The media are naturally attracted to despair, death, destruction, division, danger, because they make for a good story. “Hamlet” wouldn’t be a classic if Hamlet and Claudius and Gertrude sat in a circle and worked out their differences: you really need Polonius to be stabbed and Ophelia to drown and Laertes to seek revenge and the big sword duel and the poisoned goblet. But journalists go to ridiculous ends at times: for example, a story in the Washington Post about why it’s so dangerous to fall off a cruise ship while at sea. Something, the story admits, that is extremely rare, there being railings and all, but the reporter makes a great deal out of precious little.
I’m 80 and it’s clear to me that ordinary life in America has progressed rather majestically. When I unload the dishwasher and put laundry into the washer as our cleaning lady Lulu vacuums around me, I think of my grandma on the farm, a smart woman and a progressive, and what she might’ve done had she had some appliances and bought chicken at a supermarket instead of chasing it down and hacking its head off and defeathering it and frying it over a woodfire.
Grandma said, “I’ve lived through the best, most exciting time in human history. My life started with covered wagons, and it has gone through jet airplanes and television.” She never drove a car, she drove horses because they knew the way home, but freed of dishwashing and laundry and cleaning, I think she might’ve sat down and done what I’m doing now, writing something in gratitude for life’s blessings. Thanks for everything, great and small. We’re lucky.
Life is horrible and magnificent all at once. My Puerto Rican grandmother worked for a wealthy white family when she came here, and they would randomly hit her with pots or whatever was handy and scream at her. I didn’t know her then. I only knew her when she owned a soda fountain shop in Freeport on Long Island. We’d visit her there sometimes and she made us the best cheeseburgers and root beer floats. After that she moved to Miami and kept bee hives. She had terrible arthritis in her knees and she would scoop up a bunch of bees in a jar, shake it until they were really mad and then hold the jar over her knees, they would sting her and it brought her relief. She was in the hospital for something fairly insignificant and the doctors recommended knee replacement surgery. She agreed and died of a heart attack days after the surgery. It was only recently that it was determined that bee venom proves effective with people who have arthritis.

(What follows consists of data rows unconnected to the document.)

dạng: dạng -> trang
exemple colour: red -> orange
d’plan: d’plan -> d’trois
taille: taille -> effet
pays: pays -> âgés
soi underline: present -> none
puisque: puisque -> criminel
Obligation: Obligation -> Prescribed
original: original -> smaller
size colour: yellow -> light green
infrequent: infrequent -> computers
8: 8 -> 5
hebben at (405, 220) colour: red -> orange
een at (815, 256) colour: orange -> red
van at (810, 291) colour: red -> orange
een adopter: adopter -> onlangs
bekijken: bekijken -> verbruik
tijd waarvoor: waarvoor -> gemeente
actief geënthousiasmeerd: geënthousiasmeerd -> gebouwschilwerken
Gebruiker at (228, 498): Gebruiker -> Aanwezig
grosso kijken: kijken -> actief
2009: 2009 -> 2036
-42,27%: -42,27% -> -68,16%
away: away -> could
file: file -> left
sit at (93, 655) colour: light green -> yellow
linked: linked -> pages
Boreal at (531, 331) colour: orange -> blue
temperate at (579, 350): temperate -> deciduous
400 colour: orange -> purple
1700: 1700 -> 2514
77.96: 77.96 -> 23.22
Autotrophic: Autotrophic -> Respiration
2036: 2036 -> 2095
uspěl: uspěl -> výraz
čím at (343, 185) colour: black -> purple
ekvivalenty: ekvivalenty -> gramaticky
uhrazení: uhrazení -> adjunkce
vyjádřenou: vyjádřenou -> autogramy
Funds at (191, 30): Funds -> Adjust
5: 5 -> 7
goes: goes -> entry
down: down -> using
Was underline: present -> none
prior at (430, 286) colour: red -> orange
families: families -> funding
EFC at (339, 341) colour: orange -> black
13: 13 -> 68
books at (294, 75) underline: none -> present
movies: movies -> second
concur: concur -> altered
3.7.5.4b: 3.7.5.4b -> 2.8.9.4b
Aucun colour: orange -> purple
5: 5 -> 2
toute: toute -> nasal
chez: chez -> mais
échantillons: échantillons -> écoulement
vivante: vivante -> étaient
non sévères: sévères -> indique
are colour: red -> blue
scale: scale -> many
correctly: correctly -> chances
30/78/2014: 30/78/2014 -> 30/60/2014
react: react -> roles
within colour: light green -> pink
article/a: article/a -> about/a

Her second husband was a short man with a limp that was the result of a motorcycle accident. His fingernails were always dirty and he smelled like motor oil. Her first husband, my grandfather who I never knew, died of a heroin overdose on a bus headed to Mexico where he was born. My mother was young, and he would shower her with hundred dollar bills but he also abused her and her brother. On the day of her high school graduation he showed up high and started screaming her name. Right before he got on that bus not long afterward, she said that she wished he was dead, and he ended up dying on the bus.
My grandmother was a strong woman and she loved me and my sisters so much. She always sang when she cooked the arroz con pollo that filled her house with such a wonderful, familiar smell, the same smell that fills my house now when I cook for friends. I was beaten by my mother many times, but it doesn’t matter. I sing when I make my grandmother’s arroz con pollo just like she did when she cooked it.
Life is both horrible and magnificent all at once. My grandmother knew it, I know it, and we both chose to sing while we cooked. Chose being the operative word here. We chose joy over tragedy.
We are all lucky to have you writing, singing, sharing.